Reproduisez fidèlement le passage du texte ci-dessous sur le discours du général de Gaulle à Dakar, de « Un mois à peine » à « confédérale ou l'indépendance. ».

Texte présenté –
»»

Discours du général de Gaulle à Dakar

26 août 1958
04m 22s
Réf. 00200

Notice

Résumé :

Du 20 au 29 août 1958, le Général effectue un voyage à Madagascar et dans les territoires africains pour présenter à ces pays le choix devant lequel ils se trouvent : ou s'intégrer dans une communauté française, ou prendre le chemin de l'indépendance. Une manifestation des indépendantistes est organisée lors du passage de De Gaulle à Dakar, capitale du Sénégal.

Date de diffusion :
26 août 1958
Personnalité(s) :

Éclairage

Un mois à peine avant le référendum qui doit doter la France d'une nouvelle constitution, le général de Gaulle réalise une tournée africaine (du 20 au 28 août) où il visite successivement Madagascar, Brazzaville, Abidjan, Conakry et Dakar (et partout, sauf en Guinée, il reçoit un accueil enthousiaste). A chaque halte, il souligne le choix proposé aux populations africaines à l'occasion de cette élection : la Communauté à forme confédérale ou l'indépendance.

««

Données enregistrées –
»»

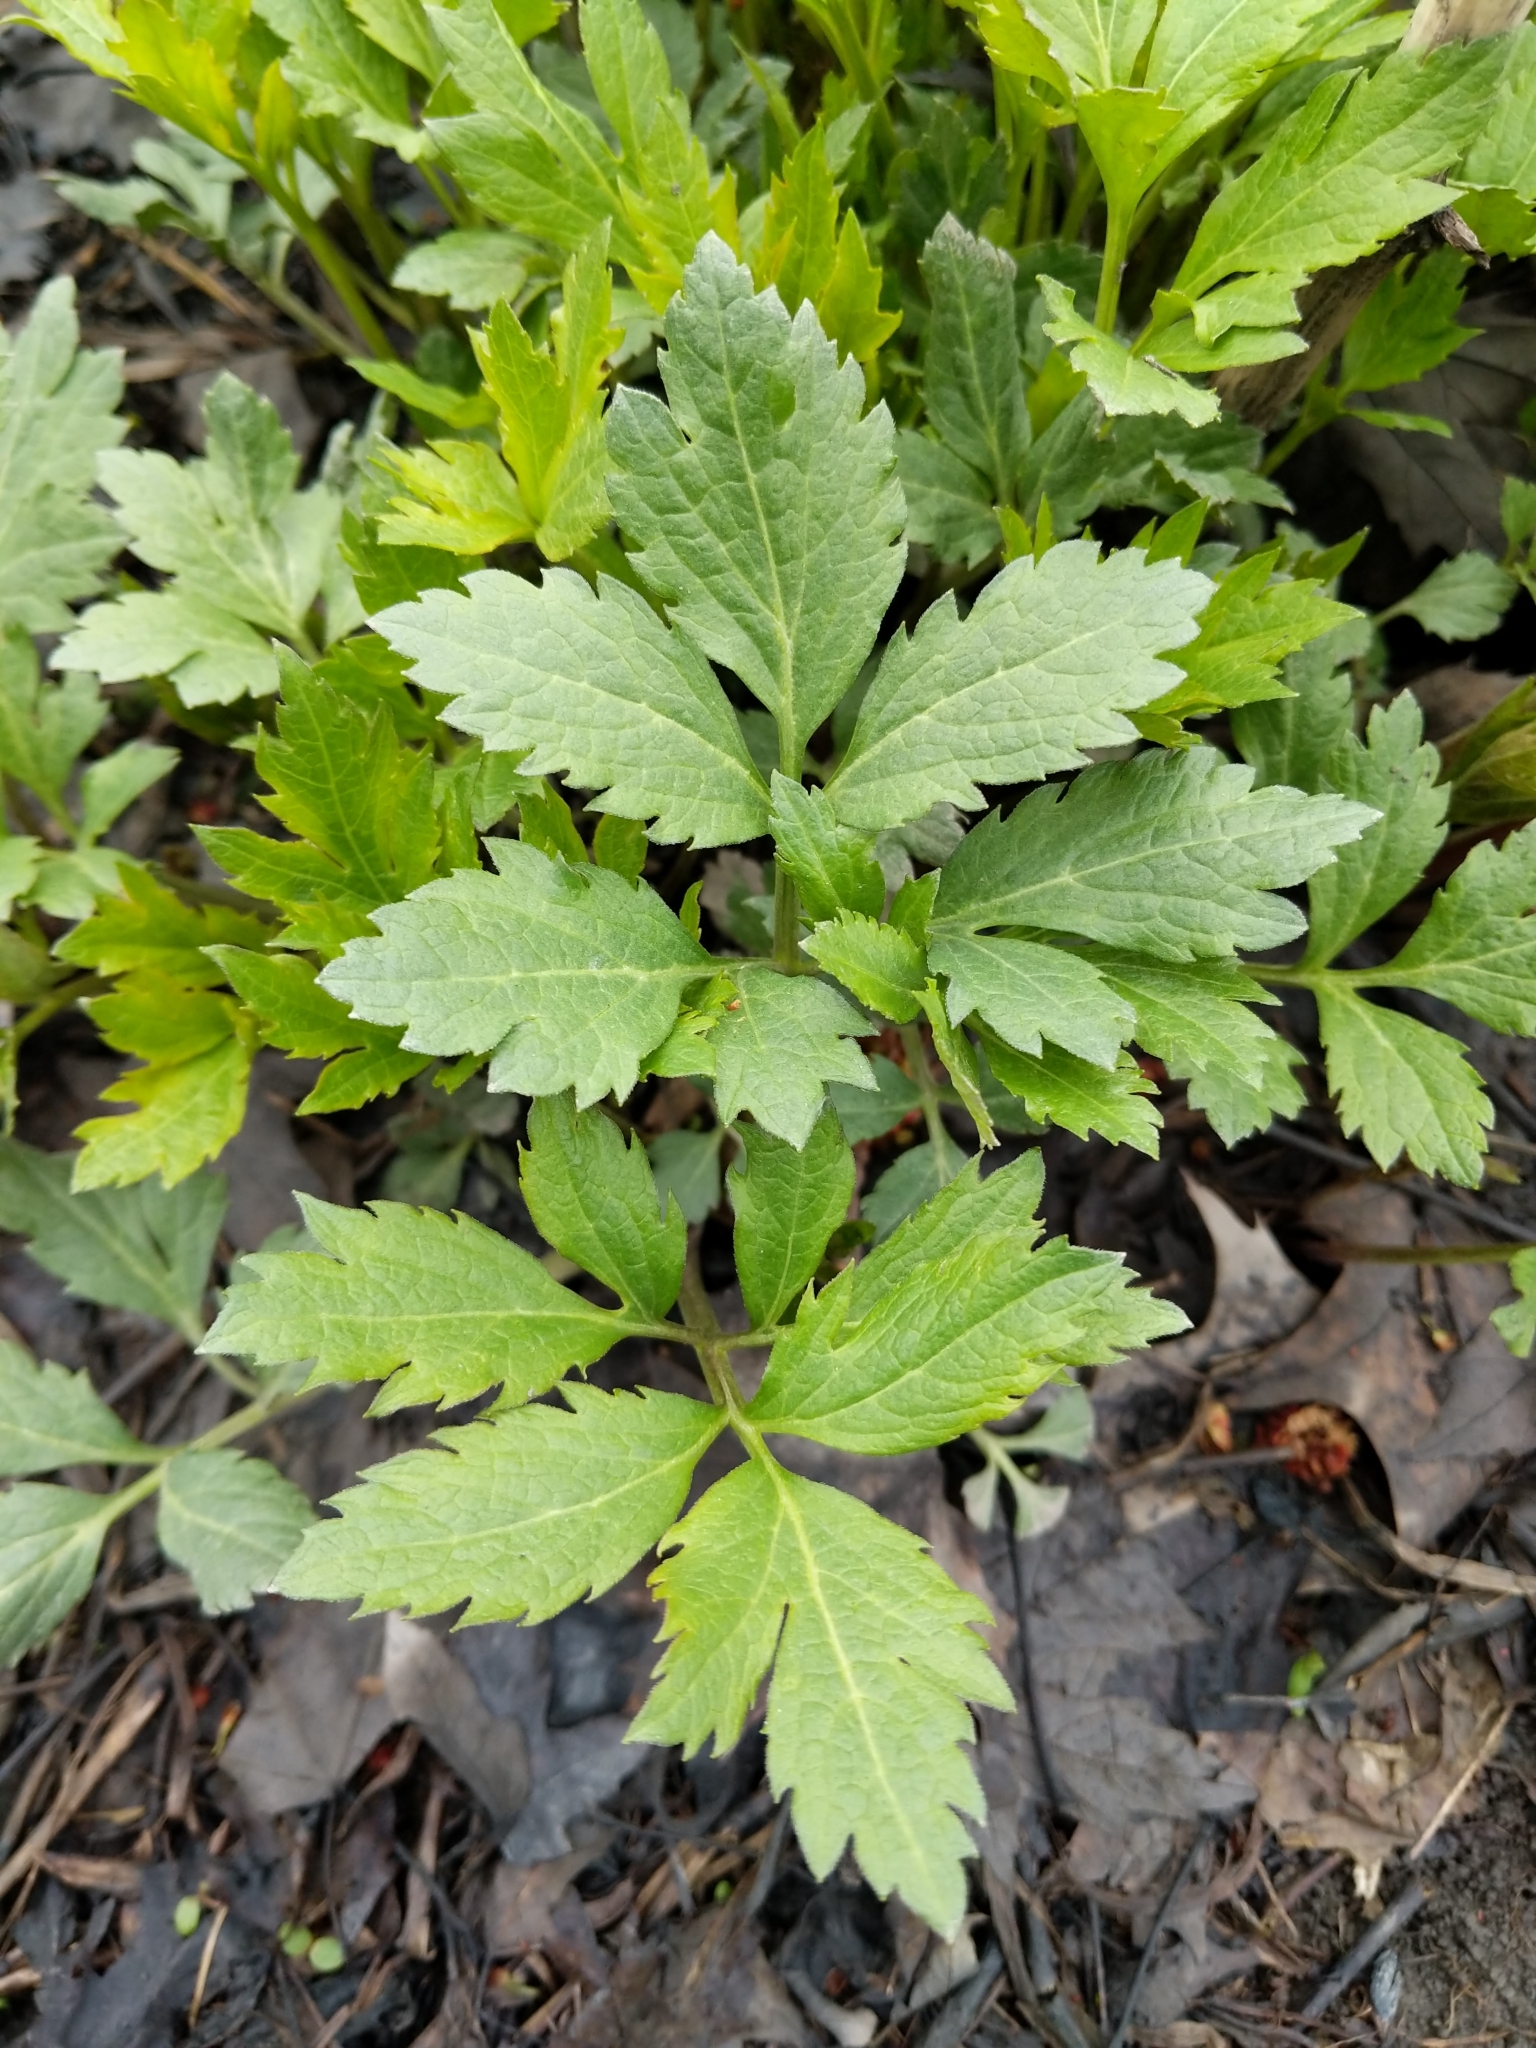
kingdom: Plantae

««

Résultat de l'exercice –
Un mois à peine avant le référendum qui doit doter la France d'une nouvelle constitution, le général de Gaulle réalise une tournée africaine (du 20 au 28 août) où il visite successivement Madagascar, Brazzaville, Abidjan, Conakry et Dakar (et partout, sauf en Guinée, il reçoit un accueil enthousiaste). A chaque halte, il souligne le choix proposé aux populations africaines à l'occasion de cette élection : la Communauté à forme confédérale ou l'indépendance.